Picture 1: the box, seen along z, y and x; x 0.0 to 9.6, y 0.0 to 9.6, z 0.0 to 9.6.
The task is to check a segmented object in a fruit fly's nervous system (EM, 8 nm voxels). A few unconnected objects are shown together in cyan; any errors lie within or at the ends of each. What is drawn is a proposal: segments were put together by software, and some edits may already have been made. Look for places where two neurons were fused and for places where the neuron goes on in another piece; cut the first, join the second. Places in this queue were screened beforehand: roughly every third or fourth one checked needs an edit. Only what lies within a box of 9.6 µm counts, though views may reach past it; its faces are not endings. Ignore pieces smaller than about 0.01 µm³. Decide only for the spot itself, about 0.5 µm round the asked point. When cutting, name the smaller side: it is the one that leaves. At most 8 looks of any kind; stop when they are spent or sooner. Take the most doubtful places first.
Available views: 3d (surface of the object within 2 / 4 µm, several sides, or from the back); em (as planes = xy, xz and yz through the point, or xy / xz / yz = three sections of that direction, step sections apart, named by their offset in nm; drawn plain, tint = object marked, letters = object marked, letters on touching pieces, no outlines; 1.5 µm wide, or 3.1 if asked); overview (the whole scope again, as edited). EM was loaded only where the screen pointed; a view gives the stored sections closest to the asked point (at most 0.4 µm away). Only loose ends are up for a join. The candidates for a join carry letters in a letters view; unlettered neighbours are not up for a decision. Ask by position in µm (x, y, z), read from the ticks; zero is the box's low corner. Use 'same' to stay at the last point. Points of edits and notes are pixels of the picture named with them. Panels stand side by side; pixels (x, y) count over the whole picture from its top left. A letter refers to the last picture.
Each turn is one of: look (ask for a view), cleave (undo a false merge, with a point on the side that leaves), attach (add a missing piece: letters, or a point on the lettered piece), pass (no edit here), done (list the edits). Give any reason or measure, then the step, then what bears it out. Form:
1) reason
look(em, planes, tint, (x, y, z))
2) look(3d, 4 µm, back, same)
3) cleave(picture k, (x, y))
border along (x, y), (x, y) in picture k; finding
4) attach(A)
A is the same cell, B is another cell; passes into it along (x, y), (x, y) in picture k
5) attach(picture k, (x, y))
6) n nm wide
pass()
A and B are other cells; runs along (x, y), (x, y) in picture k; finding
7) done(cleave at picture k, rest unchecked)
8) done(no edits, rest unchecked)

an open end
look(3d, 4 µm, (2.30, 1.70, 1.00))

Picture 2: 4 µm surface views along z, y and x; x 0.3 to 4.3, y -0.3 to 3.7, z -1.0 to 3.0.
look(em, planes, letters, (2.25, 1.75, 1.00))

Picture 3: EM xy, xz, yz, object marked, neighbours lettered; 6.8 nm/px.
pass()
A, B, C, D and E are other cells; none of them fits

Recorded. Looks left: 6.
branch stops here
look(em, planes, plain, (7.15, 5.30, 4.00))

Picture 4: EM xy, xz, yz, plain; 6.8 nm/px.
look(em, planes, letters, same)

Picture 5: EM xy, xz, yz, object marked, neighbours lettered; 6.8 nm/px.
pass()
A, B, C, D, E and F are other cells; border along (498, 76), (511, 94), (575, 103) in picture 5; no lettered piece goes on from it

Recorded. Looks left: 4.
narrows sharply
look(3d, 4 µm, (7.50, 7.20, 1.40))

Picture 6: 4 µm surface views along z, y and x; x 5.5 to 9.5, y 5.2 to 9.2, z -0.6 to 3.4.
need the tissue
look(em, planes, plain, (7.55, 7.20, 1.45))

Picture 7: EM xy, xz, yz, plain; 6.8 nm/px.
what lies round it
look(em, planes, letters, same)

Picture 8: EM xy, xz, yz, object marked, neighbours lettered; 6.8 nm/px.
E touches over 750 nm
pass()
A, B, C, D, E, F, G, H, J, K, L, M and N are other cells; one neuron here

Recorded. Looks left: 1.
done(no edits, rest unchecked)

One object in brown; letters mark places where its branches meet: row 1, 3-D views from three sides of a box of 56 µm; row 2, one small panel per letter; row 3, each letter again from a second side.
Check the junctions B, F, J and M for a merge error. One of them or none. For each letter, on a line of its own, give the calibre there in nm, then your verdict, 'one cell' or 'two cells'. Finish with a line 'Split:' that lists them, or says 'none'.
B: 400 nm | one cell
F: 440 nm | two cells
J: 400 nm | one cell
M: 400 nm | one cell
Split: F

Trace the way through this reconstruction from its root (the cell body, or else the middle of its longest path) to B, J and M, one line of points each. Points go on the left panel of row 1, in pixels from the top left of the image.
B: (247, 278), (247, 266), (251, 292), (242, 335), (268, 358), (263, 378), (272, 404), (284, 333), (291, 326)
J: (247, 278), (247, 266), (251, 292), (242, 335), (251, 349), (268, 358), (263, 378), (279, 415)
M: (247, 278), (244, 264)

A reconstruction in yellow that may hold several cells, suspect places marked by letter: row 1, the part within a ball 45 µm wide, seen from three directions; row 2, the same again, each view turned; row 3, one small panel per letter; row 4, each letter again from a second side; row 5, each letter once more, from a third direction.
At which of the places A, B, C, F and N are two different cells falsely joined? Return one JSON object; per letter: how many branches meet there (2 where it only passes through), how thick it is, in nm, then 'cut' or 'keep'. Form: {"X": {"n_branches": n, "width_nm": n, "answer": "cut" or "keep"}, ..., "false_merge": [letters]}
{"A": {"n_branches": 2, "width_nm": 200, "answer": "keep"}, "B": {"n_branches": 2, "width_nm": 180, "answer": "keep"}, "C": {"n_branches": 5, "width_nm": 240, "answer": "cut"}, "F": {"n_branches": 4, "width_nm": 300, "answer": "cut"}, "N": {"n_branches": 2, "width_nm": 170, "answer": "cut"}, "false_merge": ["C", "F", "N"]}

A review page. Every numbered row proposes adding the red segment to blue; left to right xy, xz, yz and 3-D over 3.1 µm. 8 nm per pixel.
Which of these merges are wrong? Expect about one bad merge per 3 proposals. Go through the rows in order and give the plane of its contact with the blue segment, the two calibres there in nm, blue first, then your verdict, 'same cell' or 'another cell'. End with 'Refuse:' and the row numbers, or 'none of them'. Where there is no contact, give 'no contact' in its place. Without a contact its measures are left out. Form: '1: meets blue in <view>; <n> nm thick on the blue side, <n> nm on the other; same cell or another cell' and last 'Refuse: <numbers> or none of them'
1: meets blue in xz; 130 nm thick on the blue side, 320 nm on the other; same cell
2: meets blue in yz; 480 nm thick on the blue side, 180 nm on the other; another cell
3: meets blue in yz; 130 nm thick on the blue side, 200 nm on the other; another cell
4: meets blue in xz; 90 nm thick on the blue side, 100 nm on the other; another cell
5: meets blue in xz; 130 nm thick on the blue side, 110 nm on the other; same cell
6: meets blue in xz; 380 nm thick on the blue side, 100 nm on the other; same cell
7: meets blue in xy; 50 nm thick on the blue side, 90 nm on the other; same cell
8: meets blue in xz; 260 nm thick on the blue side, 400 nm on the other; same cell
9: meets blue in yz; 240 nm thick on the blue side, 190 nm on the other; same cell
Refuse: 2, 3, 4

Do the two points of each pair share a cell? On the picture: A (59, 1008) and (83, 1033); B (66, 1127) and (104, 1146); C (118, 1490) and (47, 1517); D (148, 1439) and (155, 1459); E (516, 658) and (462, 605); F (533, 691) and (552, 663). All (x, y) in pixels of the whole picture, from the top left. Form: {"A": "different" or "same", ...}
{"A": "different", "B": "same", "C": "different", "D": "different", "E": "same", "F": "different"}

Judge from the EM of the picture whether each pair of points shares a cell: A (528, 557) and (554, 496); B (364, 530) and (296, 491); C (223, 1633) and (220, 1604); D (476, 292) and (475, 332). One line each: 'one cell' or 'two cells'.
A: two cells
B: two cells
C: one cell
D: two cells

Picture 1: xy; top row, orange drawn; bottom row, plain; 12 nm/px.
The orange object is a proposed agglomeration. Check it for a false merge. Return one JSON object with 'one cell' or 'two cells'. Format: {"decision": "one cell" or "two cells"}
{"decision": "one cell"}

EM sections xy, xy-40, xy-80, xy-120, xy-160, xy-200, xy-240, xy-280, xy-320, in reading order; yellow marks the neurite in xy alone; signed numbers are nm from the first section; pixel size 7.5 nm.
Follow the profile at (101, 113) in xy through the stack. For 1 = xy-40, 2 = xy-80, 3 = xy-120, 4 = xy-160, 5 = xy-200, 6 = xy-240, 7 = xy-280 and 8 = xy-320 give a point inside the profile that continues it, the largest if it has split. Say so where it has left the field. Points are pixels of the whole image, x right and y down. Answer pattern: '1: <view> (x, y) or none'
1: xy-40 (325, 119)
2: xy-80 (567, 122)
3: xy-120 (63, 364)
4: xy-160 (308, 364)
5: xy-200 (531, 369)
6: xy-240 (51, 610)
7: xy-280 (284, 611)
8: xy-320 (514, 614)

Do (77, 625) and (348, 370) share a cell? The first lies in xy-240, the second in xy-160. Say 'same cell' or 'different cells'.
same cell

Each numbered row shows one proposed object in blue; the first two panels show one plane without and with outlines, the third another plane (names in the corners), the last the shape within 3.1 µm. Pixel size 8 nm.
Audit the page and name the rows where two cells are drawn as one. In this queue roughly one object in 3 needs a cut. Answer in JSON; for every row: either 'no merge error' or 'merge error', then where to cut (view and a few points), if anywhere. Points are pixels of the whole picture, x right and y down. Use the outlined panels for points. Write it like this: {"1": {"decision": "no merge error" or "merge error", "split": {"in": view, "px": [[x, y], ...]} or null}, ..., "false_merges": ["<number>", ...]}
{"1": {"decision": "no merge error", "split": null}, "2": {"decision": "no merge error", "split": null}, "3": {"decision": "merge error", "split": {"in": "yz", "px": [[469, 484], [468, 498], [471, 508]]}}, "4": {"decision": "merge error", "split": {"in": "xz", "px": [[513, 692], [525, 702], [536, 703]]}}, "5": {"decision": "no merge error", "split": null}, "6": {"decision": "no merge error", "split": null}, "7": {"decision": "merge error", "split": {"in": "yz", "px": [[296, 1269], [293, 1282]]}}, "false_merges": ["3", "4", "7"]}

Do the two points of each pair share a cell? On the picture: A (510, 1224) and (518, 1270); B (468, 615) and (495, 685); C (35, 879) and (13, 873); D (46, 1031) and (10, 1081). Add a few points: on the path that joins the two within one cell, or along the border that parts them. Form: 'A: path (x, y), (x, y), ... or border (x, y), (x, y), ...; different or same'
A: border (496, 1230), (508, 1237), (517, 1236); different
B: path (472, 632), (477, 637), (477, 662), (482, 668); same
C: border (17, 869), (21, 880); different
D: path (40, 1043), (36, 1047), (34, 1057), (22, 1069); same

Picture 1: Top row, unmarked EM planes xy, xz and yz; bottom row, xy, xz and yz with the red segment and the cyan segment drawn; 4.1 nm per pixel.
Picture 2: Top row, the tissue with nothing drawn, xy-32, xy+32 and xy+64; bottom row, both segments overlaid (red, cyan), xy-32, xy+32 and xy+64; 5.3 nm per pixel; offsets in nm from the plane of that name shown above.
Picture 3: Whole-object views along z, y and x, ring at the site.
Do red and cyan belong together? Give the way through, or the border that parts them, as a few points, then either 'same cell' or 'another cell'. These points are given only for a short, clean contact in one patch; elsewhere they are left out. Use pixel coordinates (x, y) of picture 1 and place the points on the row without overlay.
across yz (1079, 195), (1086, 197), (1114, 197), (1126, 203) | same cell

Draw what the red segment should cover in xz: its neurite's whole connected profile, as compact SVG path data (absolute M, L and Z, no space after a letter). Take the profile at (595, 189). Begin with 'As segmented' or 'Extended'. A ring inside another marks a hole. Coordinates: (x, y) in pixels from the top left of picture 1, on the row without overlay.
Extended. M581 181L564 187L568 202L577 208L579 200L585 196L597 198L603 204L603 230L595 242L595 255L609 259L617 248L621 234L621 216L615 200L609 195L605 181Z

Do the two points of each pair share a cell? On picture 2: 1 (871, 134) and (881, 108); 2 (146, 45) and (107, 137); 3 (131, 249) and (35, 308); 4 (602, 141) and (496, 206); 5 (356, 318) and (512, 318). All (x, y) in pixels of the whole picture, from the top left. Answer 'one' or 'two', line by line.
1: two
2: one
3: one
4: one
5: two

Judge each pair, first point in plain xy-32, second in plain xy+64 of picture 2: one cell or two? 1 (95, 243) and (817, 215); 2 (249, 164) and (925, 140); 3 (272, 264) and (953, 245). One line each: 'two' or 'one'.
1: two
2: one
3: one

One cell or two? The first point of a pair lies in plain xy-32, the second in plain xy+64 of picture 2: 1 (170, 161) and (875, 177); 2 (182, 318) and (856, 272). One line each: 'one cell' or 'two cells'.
☆ ☆ ☆
> _Instructions for the task_: Your reply is to be the number of lines above in which the word "numbered" appears, and nothing else.

> _Task result_: 2